Supplied records Block Start
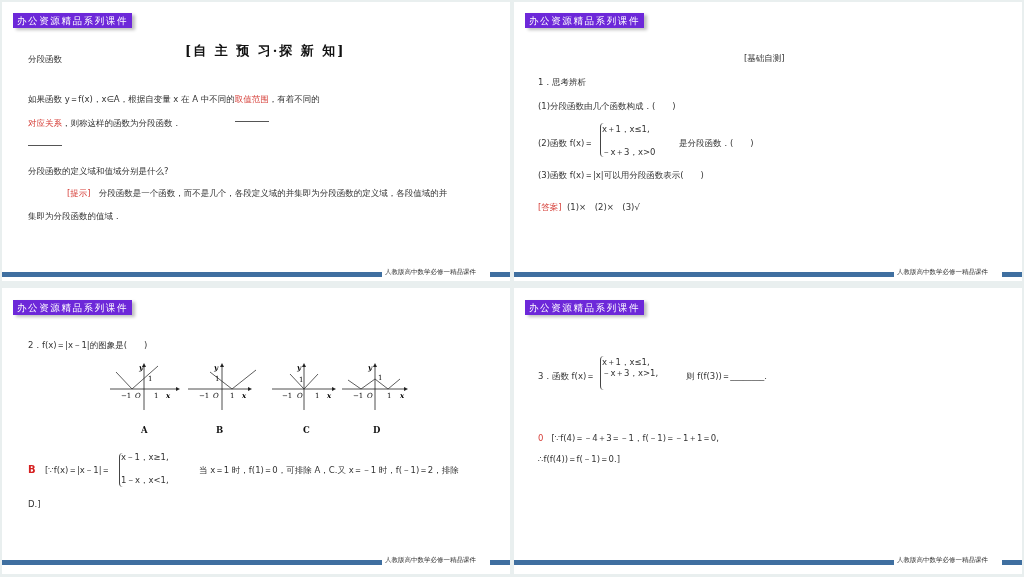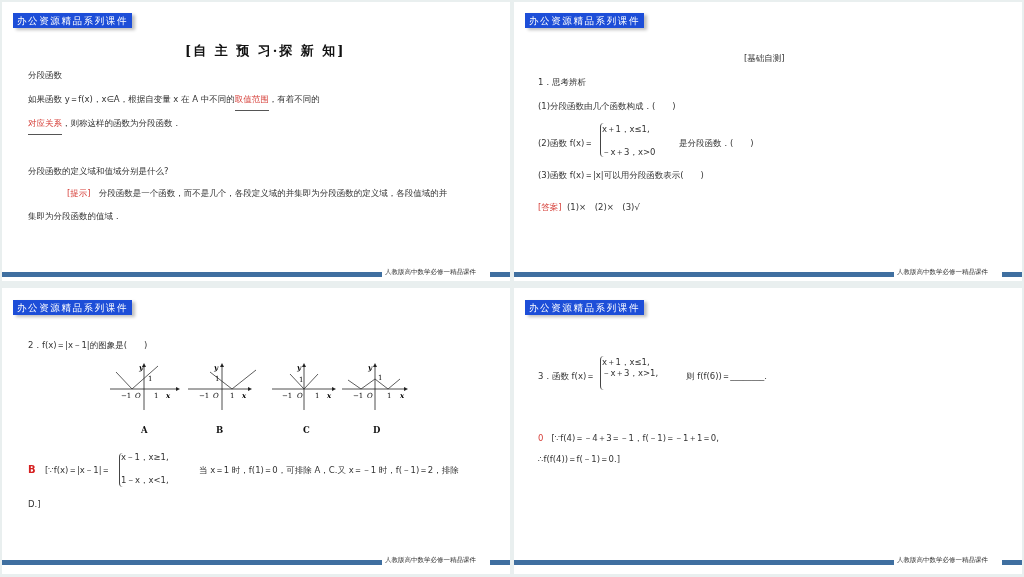--- a/index.html
+++ b/index.html
@@ -17,7 +17,7 @@
 
   .tag {
     position: absolute; left: 11px; top: 11px; height: 15px; padding: 0 4px;
-    background: #1d4ed8; color: #fff; font-size: 9.5px; line-height: 15px; letter-spacing: 1.6px;
+    background: #6d28d9; color: #fff; font-size: 9.5px; line-height: 15px; letter-spacing: 1.6px;
     box-shadow: 3px 2px 3px rgba(0,0,0,0.25);
   }
   .s3 .tag, .s4 .tag { top: 12px; }

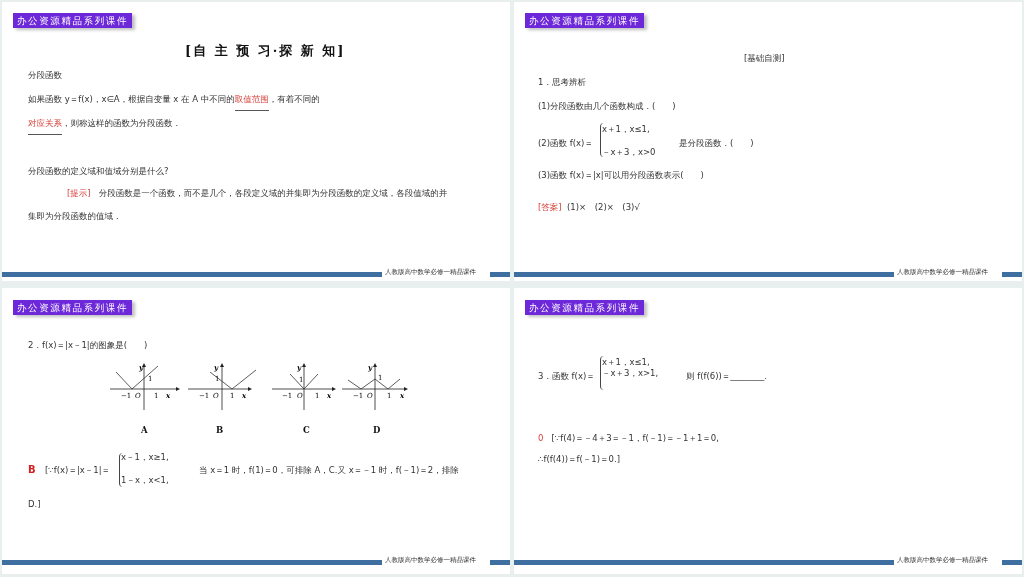--- a/index.html
+++ b/index.html
@@ -45,7 +45,7 @@
 <div class="slide s1">
   <div class="tag">办公资源精品系列课件</div>
   <div class="t title" style="left:183px; top:40px;">[自 主 预 习·探 新 知]</div>
-  <div class="t" style="left:26px; top:68px;">分段函数</div>
+  <div class="t" style="left:26px; top:52px;">分段函数</div>
   <div class="t" style="left:26px; top:92px;">
     <span>如果函数 y＝f(x)，x∈A，根据自变量 x 在 A 中不同的</span><span class="red ul">取值范围</span><span>，有着不同的</span>
   </div>

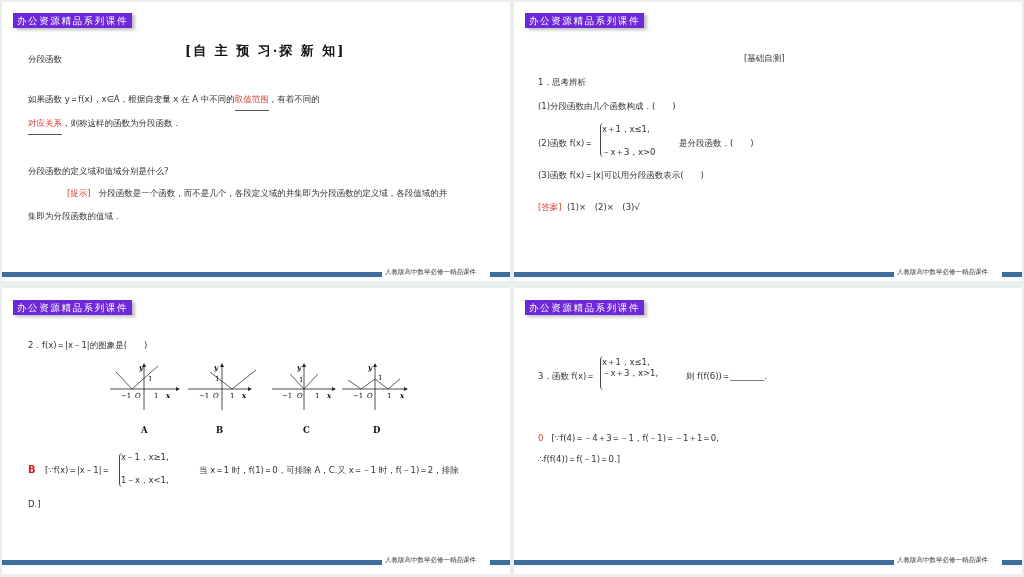--- a/index.html
+++ b/index.html
@@ -32,7 +32,7 @@
 
   .t { position: absolute; font-size: 8.5px; white-space: nowrap; color: #333; }
   .red { color: #d6403a; }
-  .ul { border-bottom: 1px solid #555; padding-bottom: 6px; }
+  .ul { border-bottom: 1px solid #555; padding-bottom: 17px; }
   .title { font-family: "DejaVu Serif", "Liberation Serif", serif; font-weight: bold; font-size: 13px; letter-spacing: 2px; color: #111; text-align: right; }
   .brace { position: absolute; width: 4px; border-left: 1px solid #444; border-radius: 4px 0 0 4px; }
   .graph { position: absolute; }

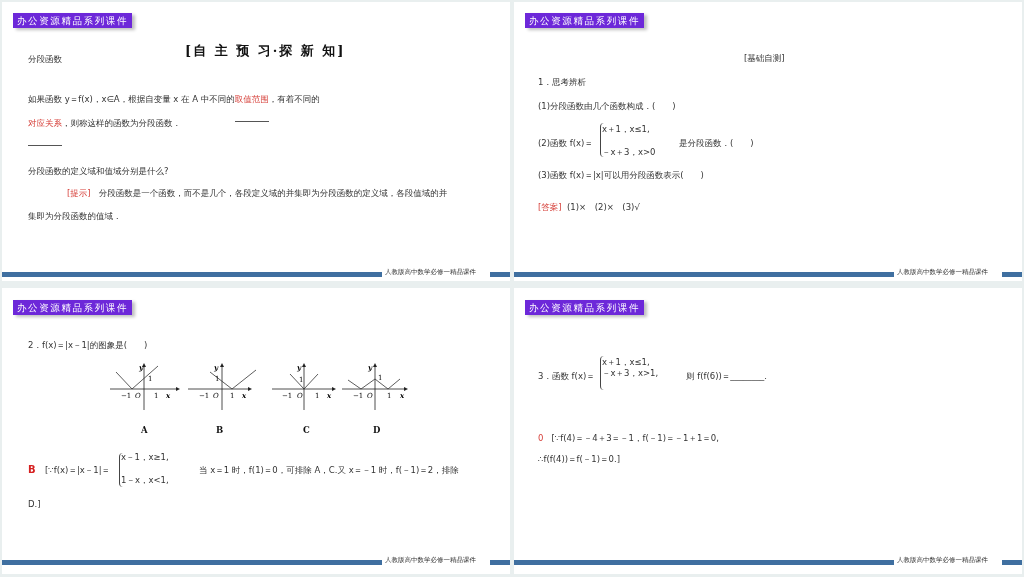--- a/index.html
+++ b/index.html
@@ -172,7 +172,7 @@
   <div class="brace" style="left:86px; top:68px; height:34px;"></div>
   <div class="t" style="left:88px; top:69px;">x＋1，x≤1,</div>
   <div class="t" style="left:88px; top:80px;">－x＋3，x&gt;1,</div>
-  <div class="t" style="left:172px; top:83px;">则 f(f(6))＝________.</div>
+  <div class="t" style="left:172px; top:83px;">则 f(f(3))＝________.</div>
   <div class="t" style="left:24px; top:145px;">
     <span class="red">0</span>&nbsp;&nbsp;&nbsp;<span>[∵f(4)＝－4＋3＝－1，f(－1)＝－1＋1＝0,</span>
   </div>

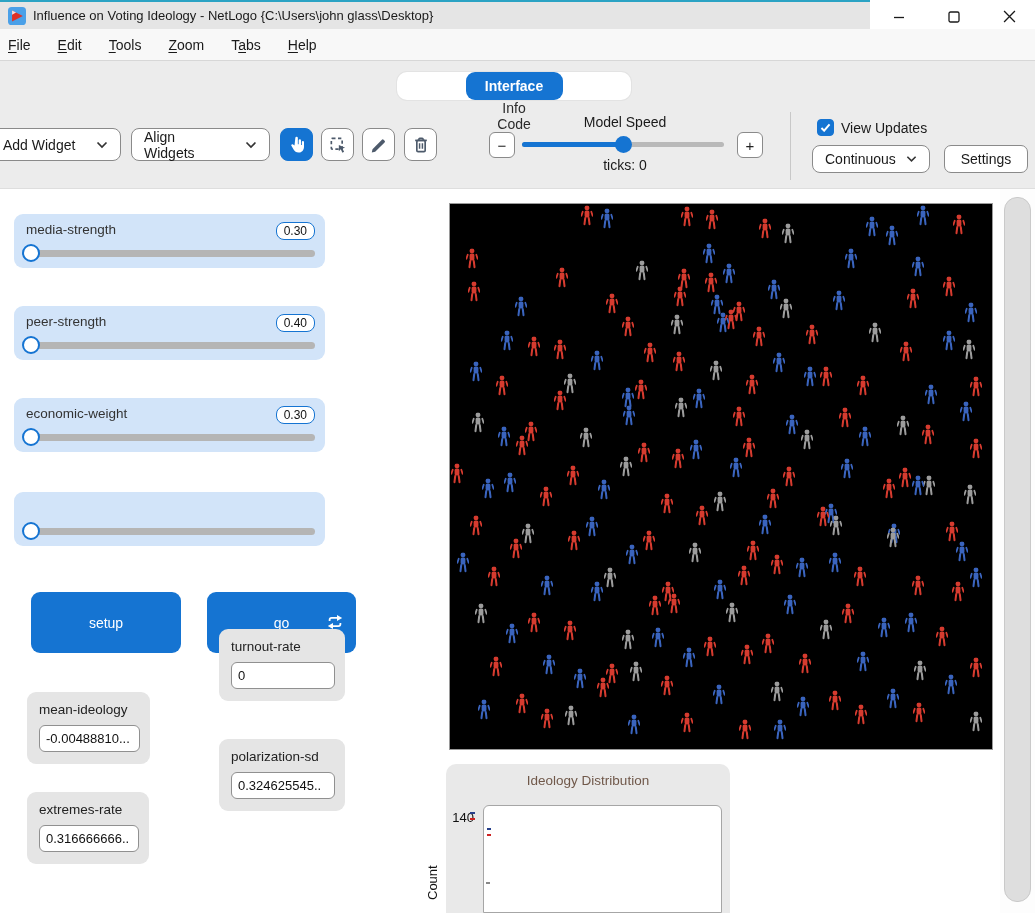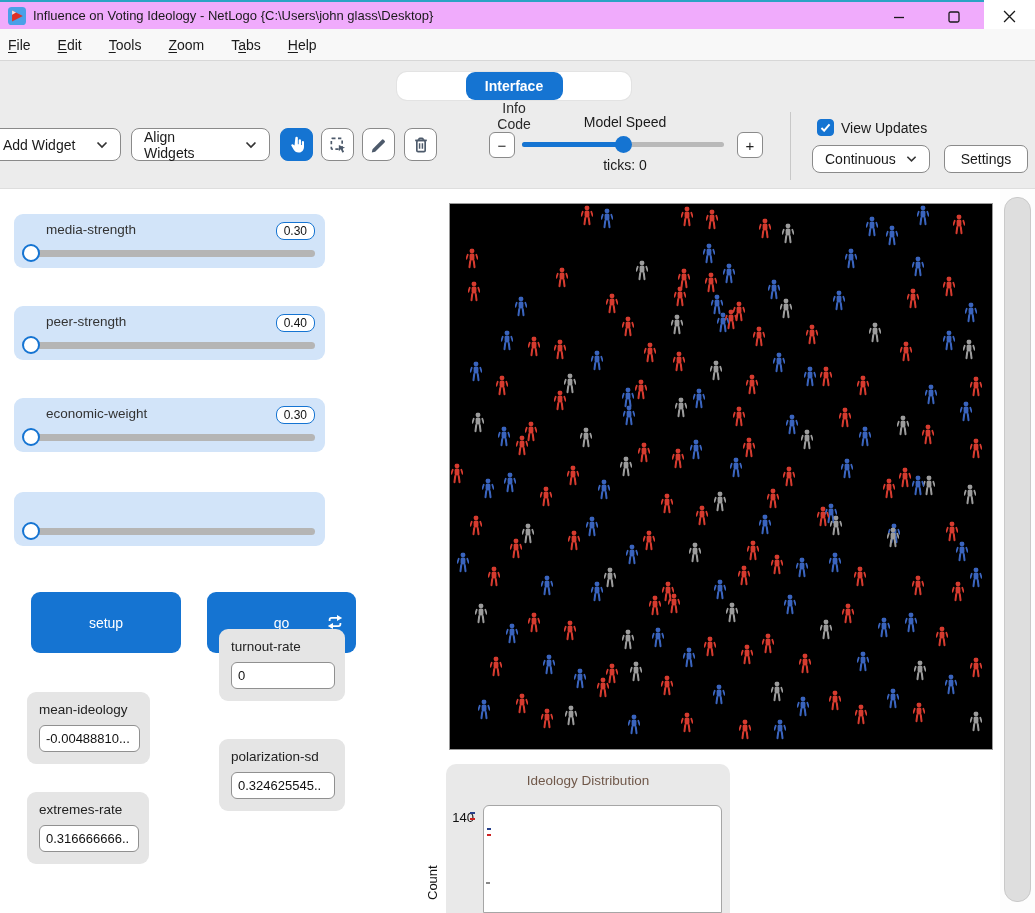--- a/index.html
+++ b/index.html
@@ -7,7 +7,7 @@
     font-family:"Liberation Sans", sans-serif; color:#1a1a1a; position:relative; }
 
   
-  #titlebar { position:absolute; left:0; top:0; width:984px; height:29px; background:#f0abfc; border-top:2px solid #2ba3c4; }
+  #titlebar { position:absolute; left:0; top:0; width:870px; height:29px; background:#e5e5e5; border-top:2px solid #2ba3c4; }
   #app-icon { position:absolute; left:8px; top:5px; width:18px; height:18px; }
   #window-title { position:absolute; left:33px; top:6px; font-size:13px; color:#1a1a1a; white-space:nowrap; }
   .win-ctrl { position:absolute; top:0; width:40px; height:29px; display:flex; align-items:center; justify-content:center; }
Supplied records Block End
**The task:** Output each entry shown above exactly as it stands, with all pictures removed.

**Exercise solution:**
--- a/index.html
+++ b/index.html
@@ -17,7 +17,7 @@
 
   .tag {
     position: absolute; left: 11px; top: 11px; height: 15px; padding: 0 4px;
-    background: #1d4ed8; color: #fff; font-size: 9.5px; line-height: 15px; letter-spacing: 1.6px;
+    background: #6d28d9; color: #fff; font-size: 9.5px; line-height: 15px; letter-spacing: 1.6px;
     box-shadow: 3px 2px 3px rgba(0,0,0,0.25);
   }
   .s3 .tag, .s4 .tag { top: 12px; }

--- a/index.html
+++ b/index.html
@@ -45,7 +45,7 @@
 <div class="slide s1">
   <div class="tag">办公资源精品系列课件</div>
   <div class="t title" style="left:183px; top:40px;">[自 主 预 习·探 新 知]</div>
-  <div class="t" style="left:26px; top:68px;">分段函数</div>
+  <div class="t" style="left:26px; top:52px;">分段函数</div>
   <div class="t" style="left:26px; top:92px;">
     <span>如果函数 y＝f(x)，x∈A，根据自变量 x 在 A 中不同的</span><span class="red ul">取值范围</span><span>，有着不同的</span>
   </div>

--- a/index.html
+++ b/index.html
@@ -32,7 +32,7 @@
 
   .t { position: absolute; font-size: 8.5px; white-space: nowrap; color: #333; }
   .red { color: #d6403a; }
-  .ul { border-bottom: 1px solid #555; padding-bottom: 6px; }
+  .ul { border-bottom: 1px solid #555; padding-bottom: 17px; }
   .title { font-family: "DejaVu Serif", "Liberation Serif", serif; font-weight: bold; font-size: 13px; letter-spacing: 2px; color: #111; text-align: right; }
   .brace { position: absolute; width: 4px; border-left: 1px solid #444; border-radius: 4px 0 0 4px; }
   .graph { position: absolute; }

--- a/index.html
+++ b/index.html
@@ -172,7 +172,7 @@
   <div class="brace" style="left:86px; top:68px; height:34px;"></div>
   <div class="t" style="left:88px; top:69px;">x＋1，x≤1,</div>
   <div class="t" style="left:88px; top:80px;">－x＋3，x&gt;1,</div>
-  <div class="t" style="left:172px; top:83px;">则 f(f(6))＝________.</div>
+  <div class="t" style="left:172px; top:83px;">则 f(f(3))＝________.</div>
   <div class="t" style="left:24px; top:145px;">
     <span class="red">0</span>&nbsp;&nbsp;&nbsp;<span>[∵f(4)＝－4＋3＝－1，f(－1)＝－1＋1＝0,</span>
   </div>

--- a/index.html
+++ b/index.html
@@ -7,7 +7,7 @@
     font-family:"Liberation Sans", sans-serif; color:#1a1a1a; position:relative; }
 
   
-  #titlebar { position:absolute; left:0; top:0; width:984px; height:29px; background:#f0abfc; border-top:2px solid #2ba3c4; }
+  #titlebar { position:absolute; left:0; top:0; width:870px; height:29px; background:#e5e5e5; border-top:2px solid #2ba3c4; }
   #app-icon { position:absolute; left:8px; top:5px; width:18px; height:18px; }
   #window-title { position:absolute; left:33px; top:6px; font-size:13px; color:#1a1a1a; white-space:nowrap; }
   .win-ctrl { position:absolute; top:0; width:40px; height:29px; display:flex; align-items:center; justify-content:center; }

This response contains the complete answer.